BEGIN

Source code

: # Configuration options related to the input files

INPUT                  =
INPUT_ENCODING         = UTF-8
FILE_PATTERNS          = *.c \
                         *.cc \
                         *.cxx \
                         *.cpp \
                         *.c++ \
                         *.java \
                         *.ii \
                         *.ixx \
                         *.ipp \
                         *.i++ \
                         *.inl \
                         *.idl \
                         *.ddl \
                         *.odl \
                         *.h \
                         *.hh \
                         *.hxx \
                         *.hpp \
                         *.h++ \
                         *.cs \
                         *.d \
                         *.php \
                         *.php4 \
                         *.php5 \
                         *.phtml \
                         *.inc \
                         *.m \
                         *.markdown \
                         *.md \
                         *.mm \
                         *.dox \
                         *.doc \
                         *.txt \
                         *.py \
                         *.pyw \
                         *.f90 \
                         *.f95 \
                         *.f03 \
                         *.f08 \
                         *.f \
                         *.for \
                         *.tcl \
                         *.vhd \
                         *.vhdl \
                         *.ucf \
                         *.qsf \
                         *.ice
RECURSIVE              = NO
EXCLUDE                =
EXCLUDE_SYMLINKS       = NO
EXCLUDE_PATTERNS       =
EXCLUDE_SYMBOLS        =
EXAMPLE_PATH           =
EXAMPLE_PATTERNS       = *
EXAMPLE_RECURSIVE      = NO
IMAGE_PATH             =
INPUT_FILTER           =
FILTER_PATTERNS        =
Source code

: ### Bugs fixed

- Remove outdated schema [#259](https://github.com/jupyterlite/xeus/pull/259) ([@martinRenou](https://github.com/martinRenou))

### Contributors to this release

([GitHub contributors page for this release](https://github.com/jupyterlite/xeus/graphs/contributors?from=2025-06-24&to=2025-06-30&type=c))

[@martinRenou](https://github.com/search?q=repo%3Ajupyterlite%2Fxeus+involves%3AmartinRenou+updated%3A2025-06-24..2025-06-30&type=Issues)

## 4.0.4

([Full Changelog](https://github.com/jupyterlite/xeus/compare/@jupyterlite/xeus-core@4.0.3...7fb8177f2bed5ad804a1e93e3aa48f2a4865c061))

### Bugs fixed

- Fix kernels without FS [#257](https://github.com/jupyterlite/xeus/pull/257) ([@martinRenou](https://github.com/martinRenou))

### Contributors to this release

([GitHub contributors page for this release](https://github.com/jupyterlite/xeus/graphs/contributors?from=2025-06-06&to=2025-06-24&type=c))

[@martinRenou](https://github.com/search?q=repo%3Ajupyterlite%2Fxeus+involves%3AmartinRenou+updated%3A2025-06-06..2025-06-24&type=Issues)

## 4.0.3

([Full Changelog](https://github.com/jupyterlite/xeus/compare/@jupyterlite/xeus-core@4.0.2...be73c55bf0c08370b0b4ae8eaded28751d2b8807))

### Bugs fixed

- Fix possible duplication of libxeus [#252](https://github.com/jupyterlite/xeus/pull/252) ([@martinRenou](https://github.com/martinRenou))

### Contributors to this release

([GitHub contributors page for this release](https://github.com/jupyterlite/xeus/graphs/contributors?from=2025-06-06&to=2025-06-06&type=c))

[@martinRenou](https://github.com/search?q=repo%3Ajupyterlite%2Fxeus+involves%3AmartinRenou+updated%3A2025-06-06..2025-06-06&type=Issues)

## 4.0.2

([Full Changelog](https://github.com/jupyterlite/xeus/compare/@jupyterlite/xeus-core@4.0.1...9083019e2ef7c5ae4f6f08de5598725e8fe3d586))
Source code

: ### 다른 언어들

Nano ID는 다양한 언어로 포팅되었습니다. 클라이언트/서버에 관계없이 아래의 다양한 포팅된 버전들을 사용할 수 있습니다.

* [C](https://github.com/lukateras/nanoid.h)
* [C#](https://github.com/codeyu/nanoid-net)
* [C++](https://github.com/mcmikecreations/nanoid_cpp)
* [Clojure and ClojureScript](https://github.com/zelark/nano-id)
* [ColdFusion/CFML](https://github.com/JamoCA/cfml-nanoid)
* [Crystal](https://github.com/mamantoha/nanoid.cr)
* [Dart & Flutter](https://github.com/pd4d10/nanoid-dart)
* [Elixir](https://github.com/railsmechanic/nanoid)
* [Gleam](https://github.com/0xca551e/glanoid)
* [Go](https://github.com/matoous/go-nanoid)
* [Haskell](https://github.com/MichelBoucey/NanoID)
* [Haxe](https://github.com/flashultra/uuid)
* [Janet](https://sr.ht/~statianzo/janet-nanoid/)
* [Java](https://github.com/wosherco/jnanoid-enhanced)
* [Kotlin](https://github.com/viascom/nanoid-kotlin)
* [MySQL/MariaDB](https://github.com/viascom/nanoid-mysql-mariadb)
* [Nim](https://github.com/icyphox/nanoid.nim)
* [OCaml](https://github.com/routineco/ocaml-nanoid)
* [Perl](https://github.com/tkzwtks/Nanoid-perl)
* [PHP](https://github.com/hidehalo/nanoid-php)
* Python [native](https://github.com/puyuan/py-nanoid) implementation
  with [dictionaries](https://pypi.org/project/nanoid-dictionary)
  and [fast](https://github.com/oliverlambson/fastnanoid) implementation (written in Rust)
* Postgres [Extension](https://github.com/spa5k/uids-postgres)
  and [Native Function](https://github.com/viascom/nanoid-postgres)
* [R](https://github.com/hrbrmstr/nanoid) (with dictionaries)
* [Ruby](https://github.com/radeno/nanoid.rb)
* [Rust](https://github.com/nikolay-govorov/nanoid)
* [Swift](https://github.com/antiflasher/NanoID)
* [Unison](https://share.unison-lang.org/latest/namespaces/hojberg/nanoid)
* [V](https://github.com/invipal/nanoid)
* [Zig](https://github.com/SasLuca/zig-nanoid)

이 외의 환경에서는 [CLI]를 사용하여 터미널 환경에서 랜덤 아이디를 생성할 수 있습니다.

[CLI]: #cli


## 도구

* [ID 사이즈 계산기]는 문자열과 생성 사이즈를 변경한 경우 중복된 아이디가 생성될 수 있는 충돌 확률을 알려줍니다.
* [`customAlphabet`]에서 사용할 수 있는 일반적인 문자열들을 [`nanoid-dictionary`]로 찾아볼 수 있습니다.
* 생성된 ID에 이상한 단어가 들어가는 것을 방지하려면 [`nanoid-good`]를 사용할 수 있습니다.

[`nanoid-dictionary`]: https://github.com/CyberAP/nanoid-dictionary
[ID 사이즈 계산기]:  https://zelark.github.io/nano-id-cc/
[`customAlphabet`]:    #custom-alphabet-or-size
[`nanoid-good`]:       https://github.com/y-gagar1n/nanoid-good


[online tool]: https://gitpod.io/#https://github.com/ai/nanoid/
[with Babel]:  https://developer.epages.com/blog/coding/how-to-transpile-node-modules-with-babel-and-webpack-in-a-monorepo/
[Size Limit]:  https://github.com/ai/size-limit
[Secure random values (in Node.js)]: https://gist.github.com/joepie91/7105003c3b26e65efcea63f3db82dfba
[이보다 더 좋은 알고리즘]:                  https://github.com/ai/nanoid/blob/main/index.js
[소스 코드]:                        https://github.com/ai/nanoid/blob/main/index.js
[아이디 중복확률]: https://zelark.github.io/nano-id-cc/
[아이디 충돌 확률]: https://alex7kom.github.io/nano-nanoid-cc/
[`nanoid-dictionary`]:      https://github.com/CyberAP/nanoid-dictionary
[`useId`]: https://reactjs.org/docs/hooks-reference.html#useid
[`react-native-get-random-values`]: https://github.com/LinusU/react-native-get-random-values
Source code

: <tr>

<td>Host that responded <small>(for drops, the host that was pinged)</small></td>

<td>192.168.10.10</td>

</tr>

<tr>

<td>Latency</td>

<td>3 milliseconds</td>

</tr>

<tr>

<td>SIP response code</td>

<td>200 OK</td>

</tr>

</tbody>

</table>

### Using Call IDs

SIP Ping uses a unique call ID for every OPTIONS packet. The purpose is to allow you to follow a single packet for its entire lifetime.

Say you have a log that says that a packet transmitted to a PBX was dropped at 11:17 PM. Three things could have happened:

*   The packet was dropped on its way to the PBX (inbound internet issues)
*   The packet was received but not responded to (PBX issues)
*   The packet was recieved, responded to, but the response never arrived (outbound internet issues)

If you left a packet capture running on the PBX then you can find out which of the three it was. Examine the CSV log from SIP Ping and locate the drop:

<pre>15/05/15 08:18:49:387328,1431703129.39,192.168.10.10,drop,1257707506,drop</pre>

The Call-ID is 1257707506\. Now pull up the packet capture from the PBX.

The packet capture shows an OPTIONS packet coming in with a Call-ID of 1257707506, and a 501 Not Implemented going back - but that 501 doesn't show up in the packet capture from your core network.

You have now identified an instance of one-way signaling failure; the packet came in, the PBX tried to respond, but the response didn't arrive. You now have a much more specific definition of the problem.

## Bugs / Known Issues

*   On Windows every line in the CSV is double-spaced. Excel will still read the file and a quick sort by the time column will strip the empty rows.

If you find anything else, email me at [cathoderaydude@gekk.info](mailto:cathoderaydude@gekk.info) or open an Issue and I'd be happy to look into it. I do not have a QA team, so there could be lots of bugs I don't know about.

END

WHAT IS NEEDED:
Copy out the stretch of the listing from the line containing "You have now" through the line containing "## Bugs / Known Issues", keeping every line as it appears.

RESPONSE BELOW:
You have now identified an instance of one-way signaling failure; the packet came in, the PBX tried to respond, but the response didn't arrive. You now have a much more specific definition of the problem.

## Bugs / Known Issues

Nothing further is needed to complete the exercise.